O segundo Isaac é o cientista com consciência da importância da educação de base para o desenvolvimento de cada pessoa e da sociedade. A comunidade acadêmica considera que educação começa depois da aprovação no vestibular, que a universidade é o vetor do progresso e o diploma universitário é o passaporte para o futuro de cada pessoa. Não se preocupam nem se envolvem com a educação de base. A baixa qualidade da universidade é prova da importância da educação de base, e o atraso social e econômico do país é prova de que o ensino médio não está oferecendo educação razoável às pessoas que não seguem curso universitário.


Ao valorizar a educação de base, Isaac é uma exceção entre os universitários e cientistas. Ele demonstra isto intelectual e politicamente com seu envolvimento em defesa da educação de base com qualidade para todos, e pedagogicamente ao trazer alunos da educação de base para visitas ao seu laboratório no Departamento de Biologia.


O terceiro Isaac é o futurista. Ele tem uma preocupação constante e militante com o futuro do Brasil, da humanidade e da universidade. Sua militância em debates, estudos, propostas, têm o futuro como tema constante de suas reflexões.

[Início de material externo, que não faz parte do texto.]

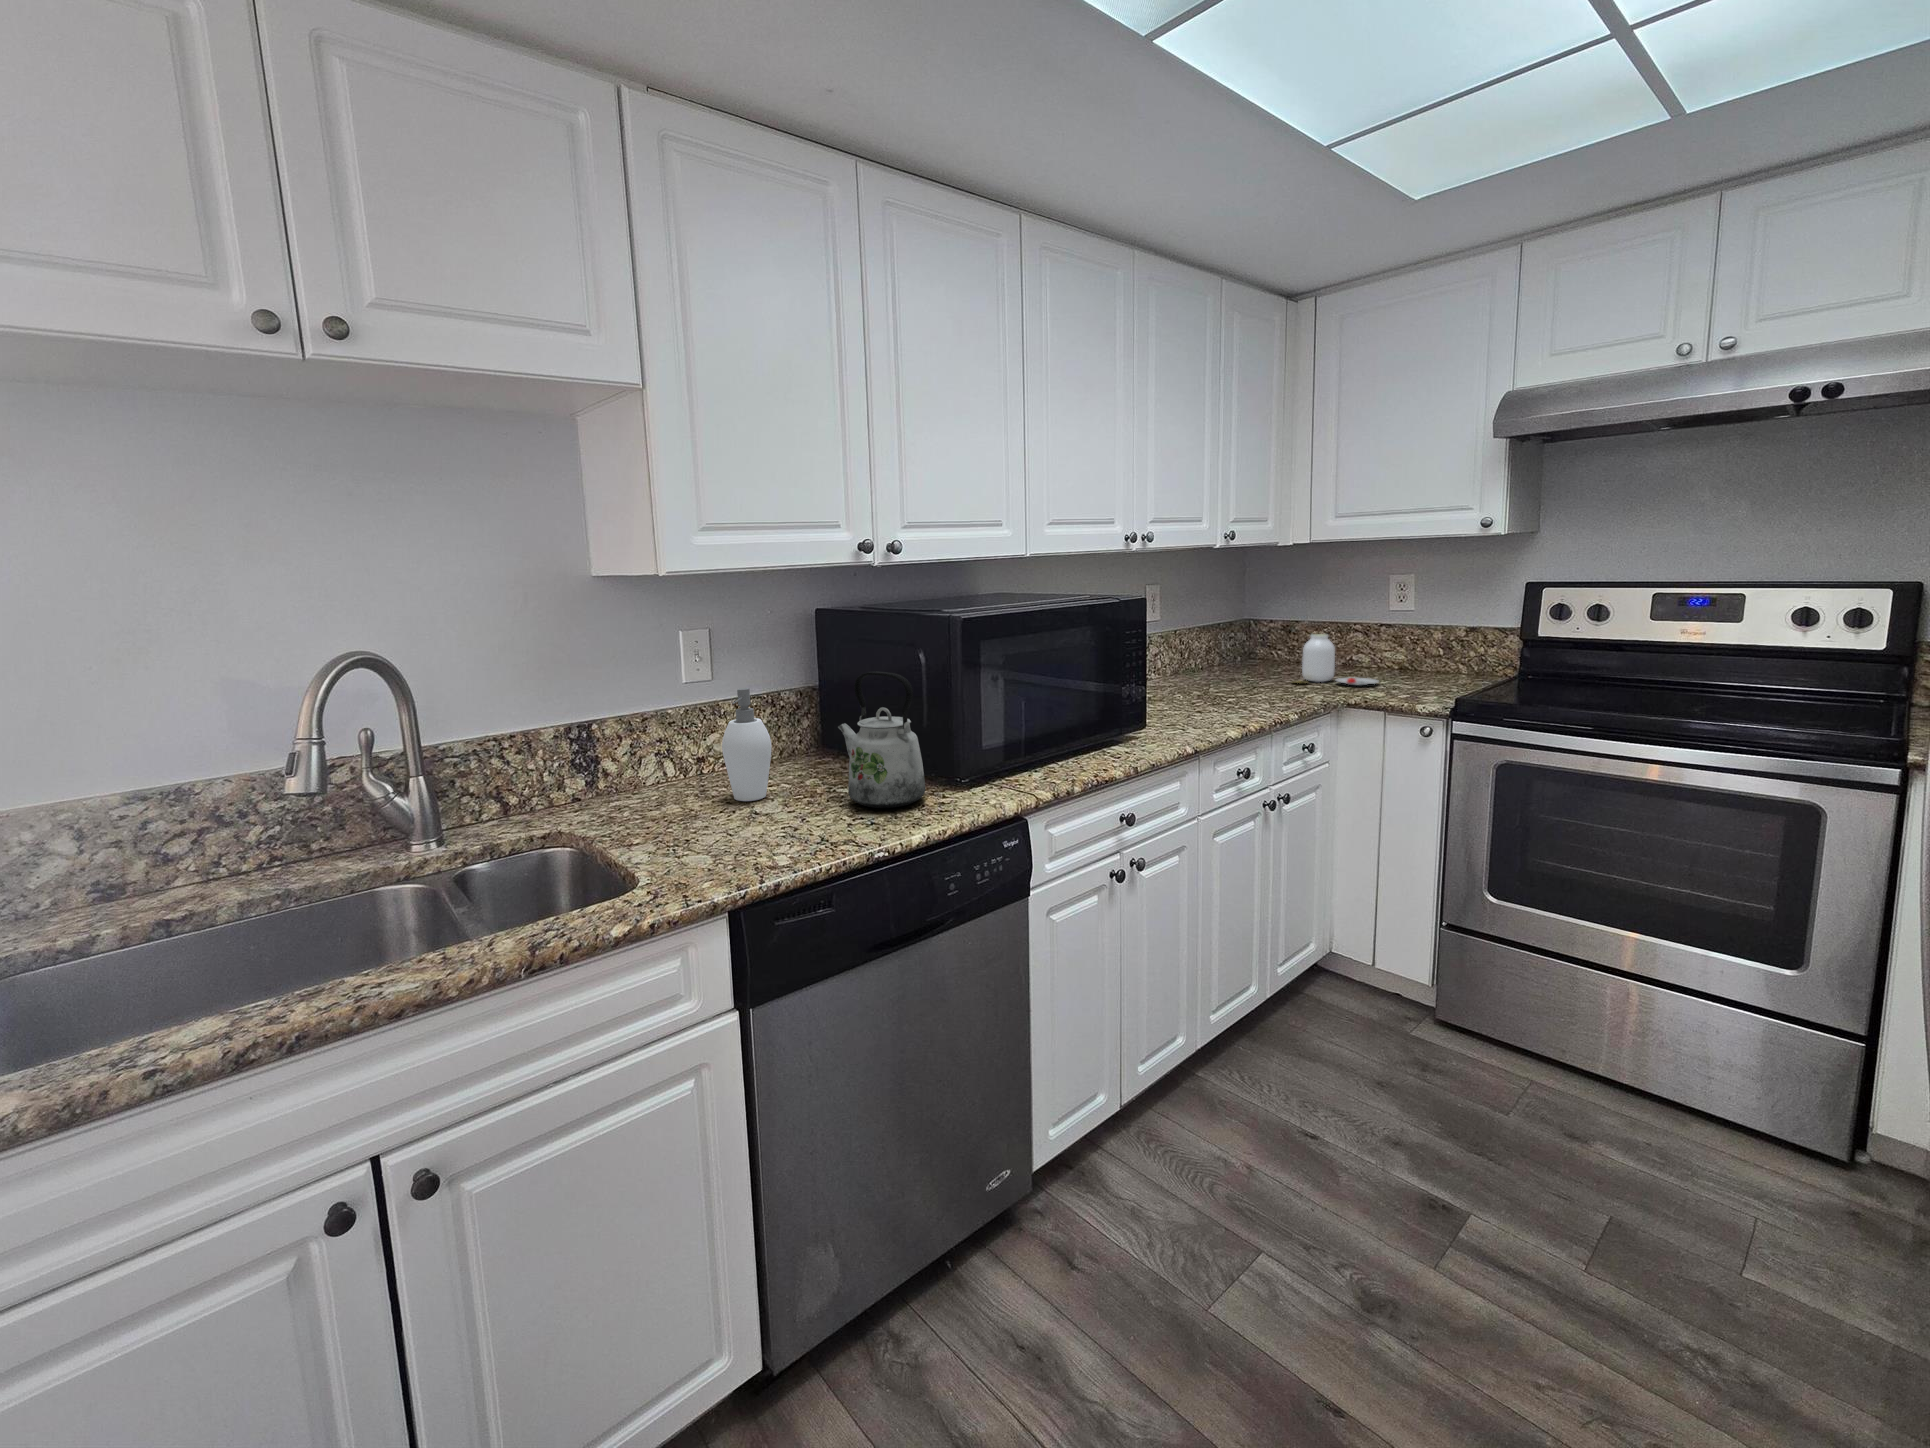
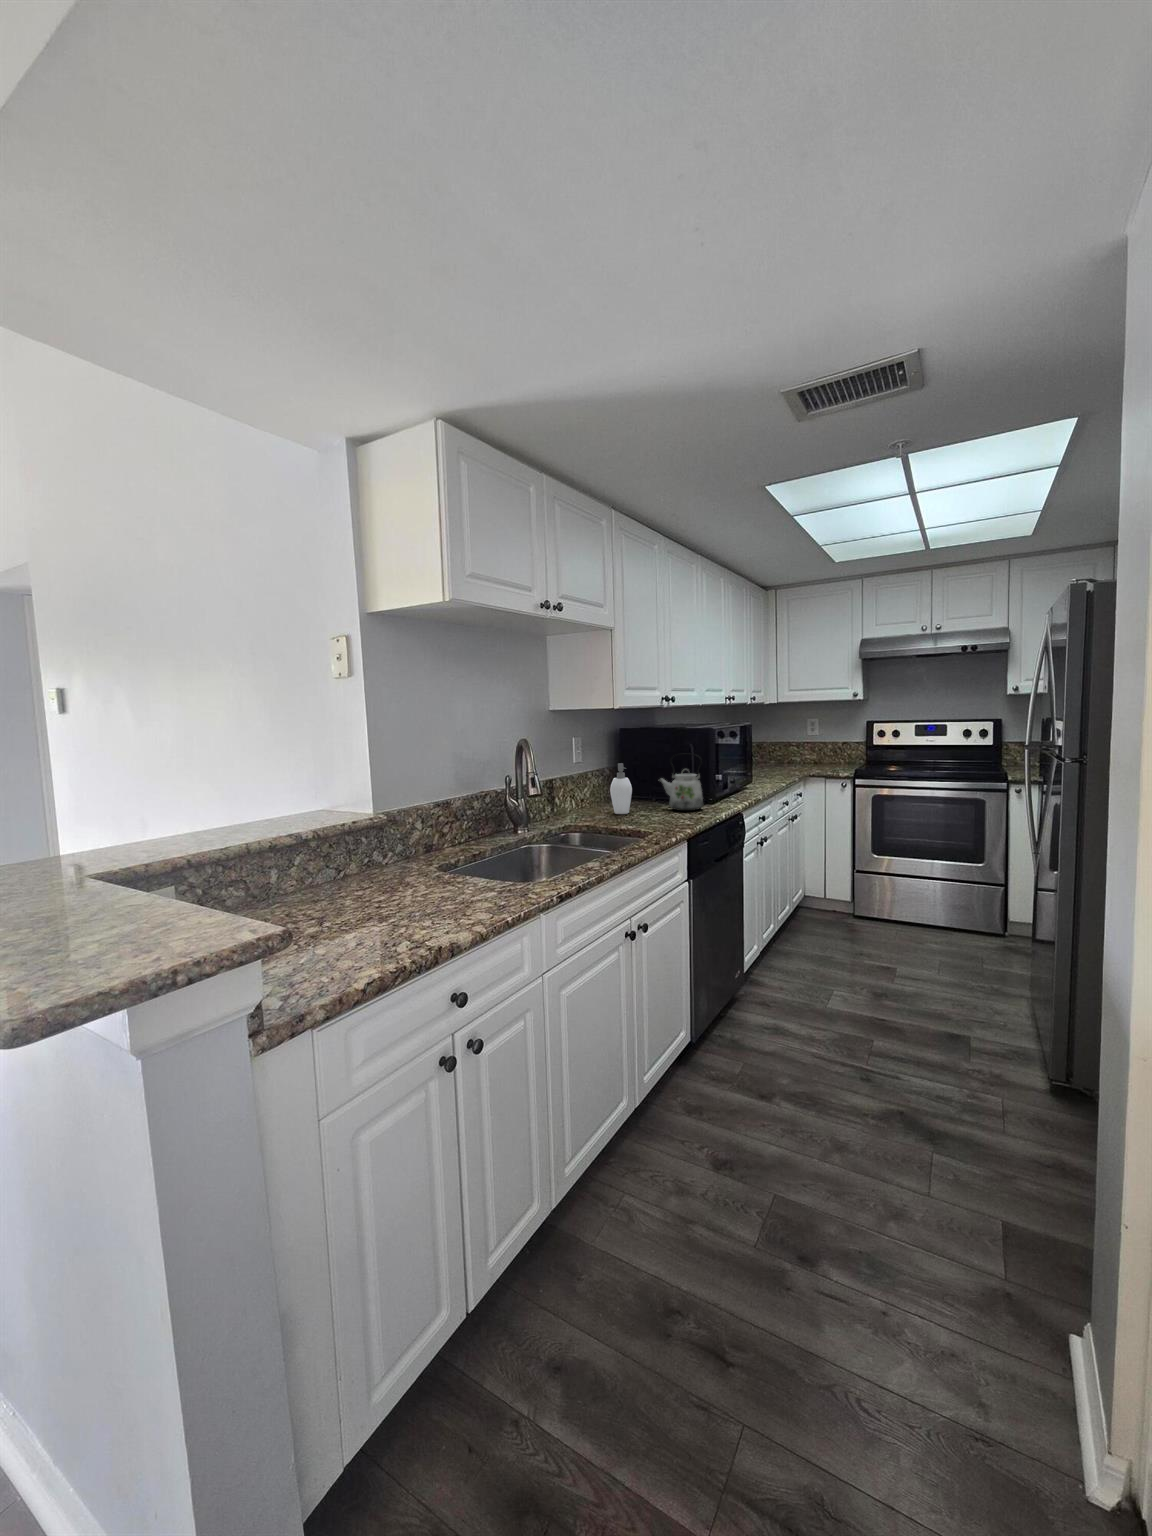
jar: present [1291,634,1378,685] -> none [776,747,814,770]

Há um quarto Isaac, que pensa a universidade, seu papel, sua história, sua estrutura, suas dificuldades e as necessidades de transformá-la. Raros universitários têm preocupação com a entidade universitária em si. Não se interessam por sua história milenar, não sabem de sua origem, não conhecem a história da universidade latino-americana e brasileira. Os universitários não percebem que a revolução em marcha no mundo – globalização, limites ao crescimento econômico, teleinformática, esgotamento do Estado, inteligência artificial, ensino à distância, avanços radicais na ciência e provisionalidade das profissões – exigem reforma radical nos propósitos, nas estruturas e nos métodos da universidade. Diferentemente da quase totalidade da comunidade acadêmica, Isaac tem preocupação e envolvimento intelectual com a entidade universitária, sua história, sua crise e seu futuro.


Há um quinto Isaac: o bem humorado Roitman. O meu amigo Gilberto Dimenstein, dias antes de falecer, já sabendo que tinha poucos dias, me disse que se eu encontrasse um judeu sem senso de humor, mandasse tirar a roupa e vería que não era circuncidado. Isaac é a prova do bom humor judaico. Suas PDS – Piadas da Semana – chegam quase diariamente para uma rede ampla de amigos. Graças ao quinto Isaac, temos dias mais alegres graças às PDS e dias tristes salvos por elas.


Mas, além destes cinco, um sexto não menos importante: o Isaac solidário, sempre que necessário. Usando sua tolerância para manter sua amizade, mesmo quando discorda de uma ideia ou posição, e sempre que é necessário estar junto. Fui beneficiado por todos os cinco Isaacs anteriores, mas, muito especialmente, pelo sexto, quando uma terrível infecção no olho esquerdo parecia estar tirando minha vista na madrugada do ano novo; e ao consulta-lo e à Celina, como biólogos, ele não apenas deu o sábio conselho de ir imediatamente a um hospital e buscar um infectologista, não esperar o dia seguinte para ir a um oftalmologista.


Logo depois, não podendo ir pessoalmente ao hospital, se fez presente para me dar apoio por meio da Celina, que de certa forma é o sétimo Isaac.